Рауль наклонился к уху Габриэля и шепнул:
– Подозрительная парочка!
Машина была забита коробками и чемоданами.
– А ну поживее! – заорал Ландрад, все напряглись, и «рено» медленно тронулся с места. Мимо них пронесся автомобиль с генералом и штабистами. Чуть дальше дорога пошла под уклон, двигатель кашлянул, Габриэль удвоил усилия и… услышал крик Ландрада:
– Прыгай!
Дверца была открыта, он не задумываясь запрыгнул на подножку, перебрался на сиденье, и Рауль надавил на акселератор.
– Что ты творишь? – воскликнул Габриэль, глядя назад через плечо.
Ландрад жал на клаксон, разгоняя беженцев. Хозяева машины смотрели им вслед, мужчина потрясал кулаком, Габриэль схватил Рауля за локоть, чтобы заставить его остановиться, получил удар в челюсть и ударился виском о стойку окна.
Боль была такой сильной, что он едва не лишился сознания, хотел выпрыгнуть, но было слишком поздно. Спидометр показывал пятьдесят километров в час.
Ландрад начал насвистывать.
Габриэль попытался остановить кровь.
15
– Мы гордимся нашей доблестной французской армией, которая оказывает героическое сопротивление противнику, с неслыханной свирепостью наступающему на нас по всему фронту близ Мааса. Мы побеждаем! Французские части перешли в контрнаступление вместе с союзниками, сея панику и растерянность в рядах тевтонцев.
Дезире уже на первых пресс-конференциях взял на заметку скептиков и сомневающихся, которых будет непросто «уболтать». Он смотрел в их сторону, произнося «болезненные» пассажи, обращая на них пламенно-патриотический взор из-за толстых стекол очков.
– Немцы атакуют остервенело, но командование нашей армии заканчивает возведение стены, которая остановит захватчиков. Враг нигде не нарушил целостности главных оборонительных рубежей.
По залу пронесся легкий шум. Решительные утверждения Дезире Миго на всех влияли положительно.
– Скажите, мсье Миго…
Дезире притворился, что ищет глазами, кто задал вопрос.
– Слушаю вас…
– Немцы должны были напасть с территории Бельгии, но они атакуют у Мааса…
Дезире понимающе кивнул:
– Так и есть. Немецкие стратеги вообразили, что наша армия будет дезориентирована отвлекающими действиями на востоке.
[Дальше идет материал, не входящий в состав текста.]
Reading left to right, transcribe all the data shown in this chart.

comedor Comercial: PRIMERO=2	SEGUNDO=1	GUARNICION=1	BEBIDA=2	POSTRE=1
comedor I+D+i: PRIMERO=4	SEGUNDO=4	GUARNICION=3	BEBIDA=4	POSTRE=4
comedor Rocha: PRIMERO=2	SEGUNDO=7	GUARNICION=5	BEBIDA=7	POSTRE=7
Подобная наивность может только насмешить тех, кому известно, как ясно мыслит наш Генеральный штаб.
В разных местах зала прозвучали приглушенные смешки.
Журналист собрался было продолжить, но Дезире остановил его, подняв указательный палец:
– Задаваться вопросами естественно для любого человека. При условии, что эти вопросы не заставят французов сомневаться и подозревать. В час решающей битвы подобные чувства контрпродуктивны и антипатриотичны.
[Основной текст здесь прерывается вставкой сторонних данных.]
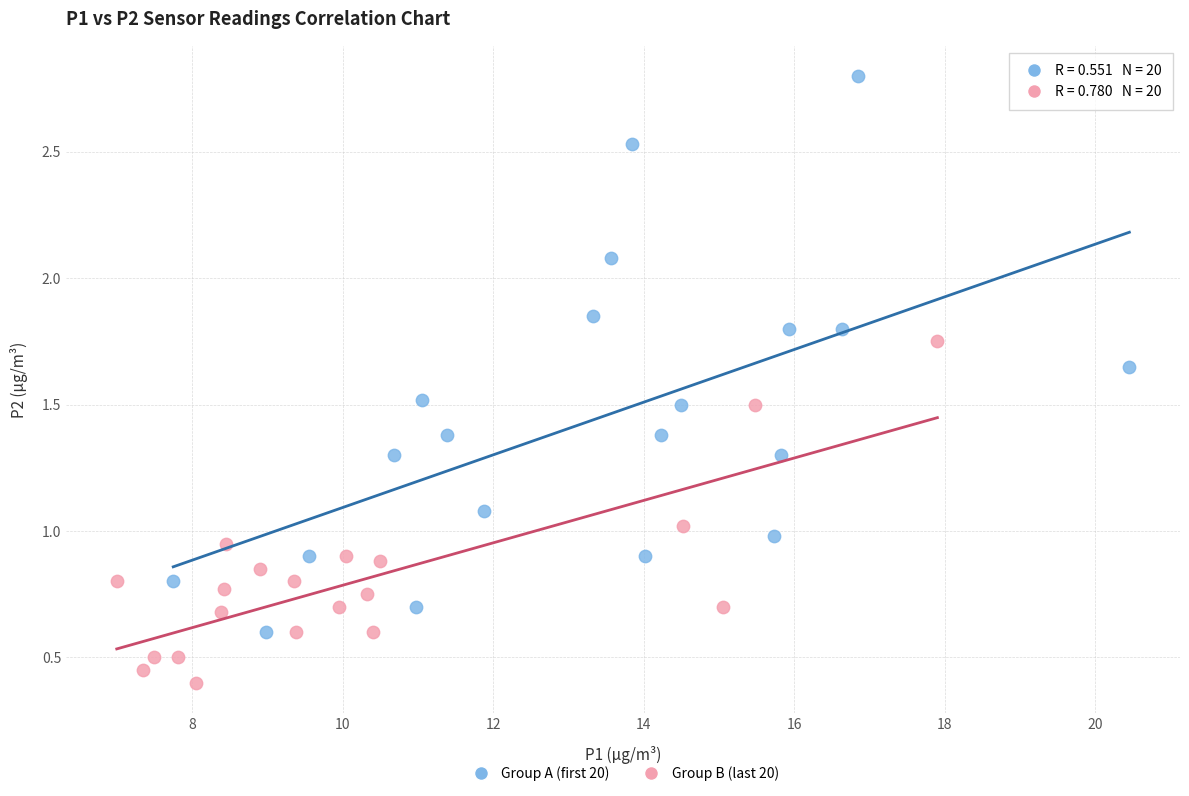

Which series has the widest spread of Y values?

Group A (first 20)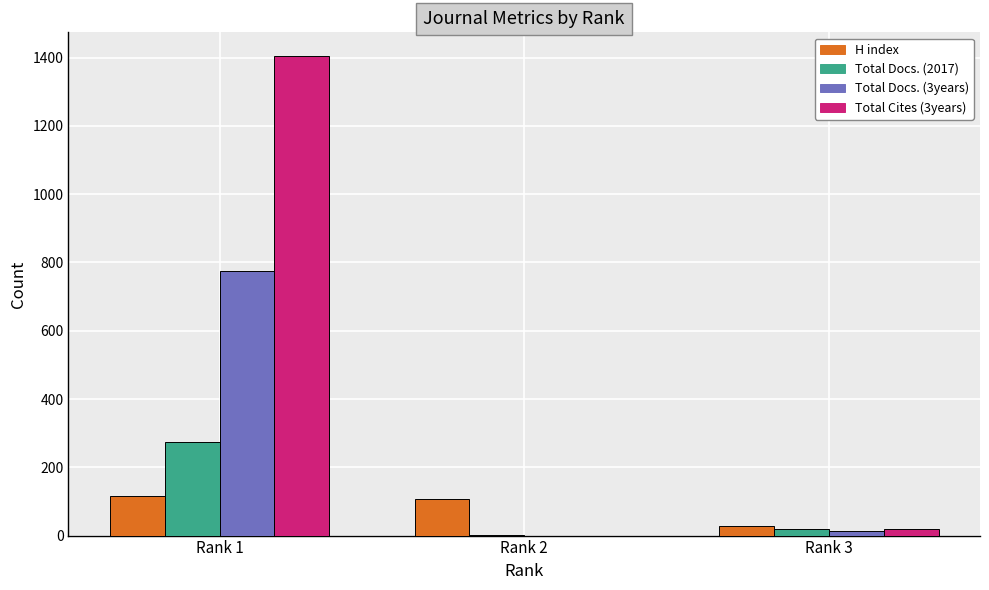

At which category is the sum across all series the highest?

Rank 1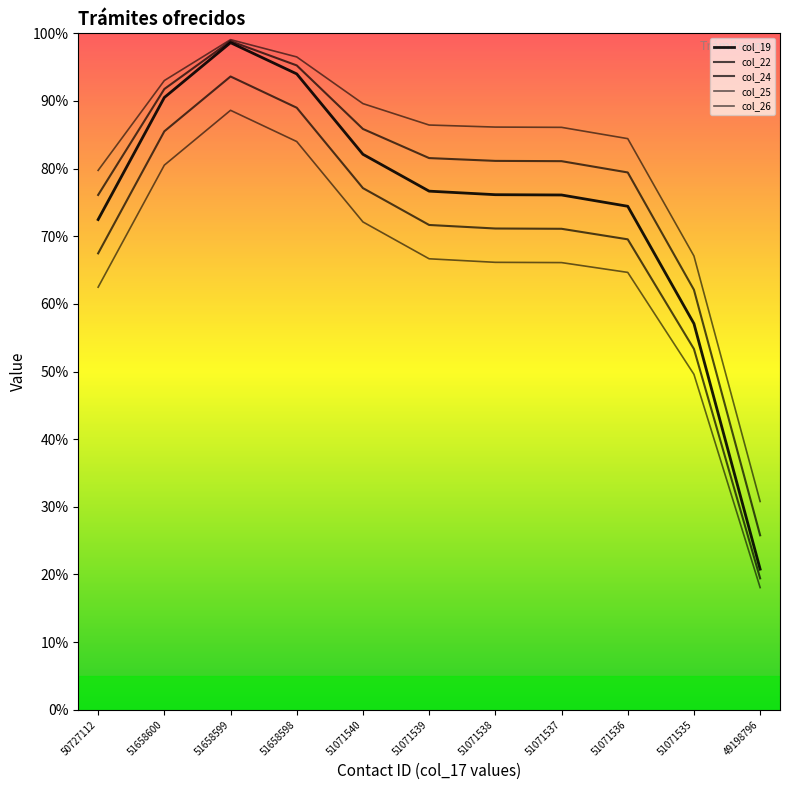

Reading left to right, what are all the values shown in this chart?

col_19: 72.5	90.5	98.6	94.0	82.1	76.7	76.1	76.1	74.4	57.1	20.8
col_22: 76.1	91.8	98.8	95.3	85.9	81.6	81.1	81.1	79.4	62.1	25.8
col_24: 67.5	85.5	93.6	89.0	77.1	71.7	71.1	71.1	69.5	53.3	19.4
col_25: 79.7	93.0	99.1	96.5	89.6	86.4	86.1	86.1	84.4	67.1	30.8
col_26: 62.5	80.5	88.6	84.0	72.1	66.7	66.1	66.1	64.7	49.6	18.1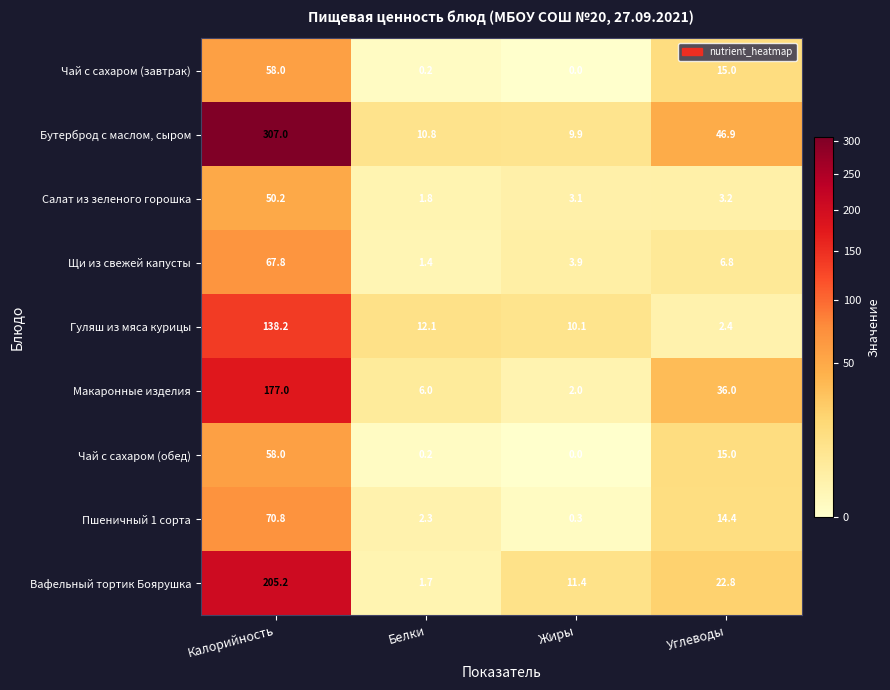

List the labels in order of Вафельный тортик Боярушка value, largest first.

Калорийность, Углеводы, Жиры, Белки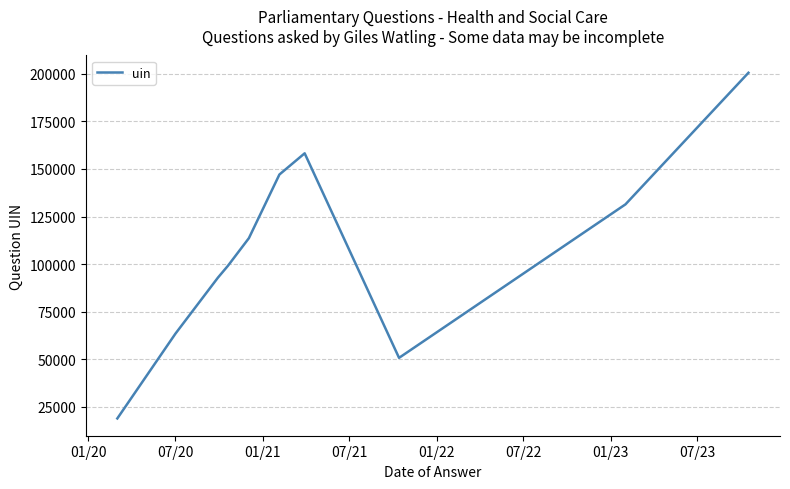

What is the smallest value displayed?

18937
Представитель прессы воздержался от вопроса.
Все пресс-конференции Дезире заканчивал одной и той же тирадой, каждое слово которой призвано было усилить, в случае надобности, веру во французскую армию и – опосредованно – в коммюнике министерства:
– Наши руководители, преемники Фоша[37]
и Келлермана[38], предельно компетентны, у них стальные нервы, с нашими летчиками никто не сравнится в мастерстве, наши танки безусловно лучше немецких, мужество наших пехотинцев вызывает бесконечное уважение и восторг… Совокупность всех этих элементов позволяет с уверенностью утверждать: французы будут сражаться и одержат победу.Увы – реальность вступала в противоречие с желаемым, «успехи» французской армии вынуждали Дезире постоянно преувеличивать.
Чем тревожнее были фронтовые сводки, тем категоричнее он высказывался.
Однажды утром он спросил заместителя директора, считает ли тот министерство самым «авторитетным голосом» Франции, способным лучше других поднять народный дух.
Высокий чиновник откинулся на спинку кресла и слегка шевельнул указательным пальцем: «Продолжайте…»
– Наши коммюнике точны, но как «официальные высказывания» они всегда вызывают у слушателей определенное недоверие. Если мне будет позволено высказать свое мнение…
– Дерзайте, старина, высказывайте!
– Люди инстинктивно меньше доверяют «официозу», чем… разговорам в бистро.
– Хотите встречаться с журналистами в бистро?!
Дезире издал короткий сухой смешок. Его шеф полагал, что такие звуки издают только высоколобые интеллектуалы.
– Конечно же нет! Я подумал о радио.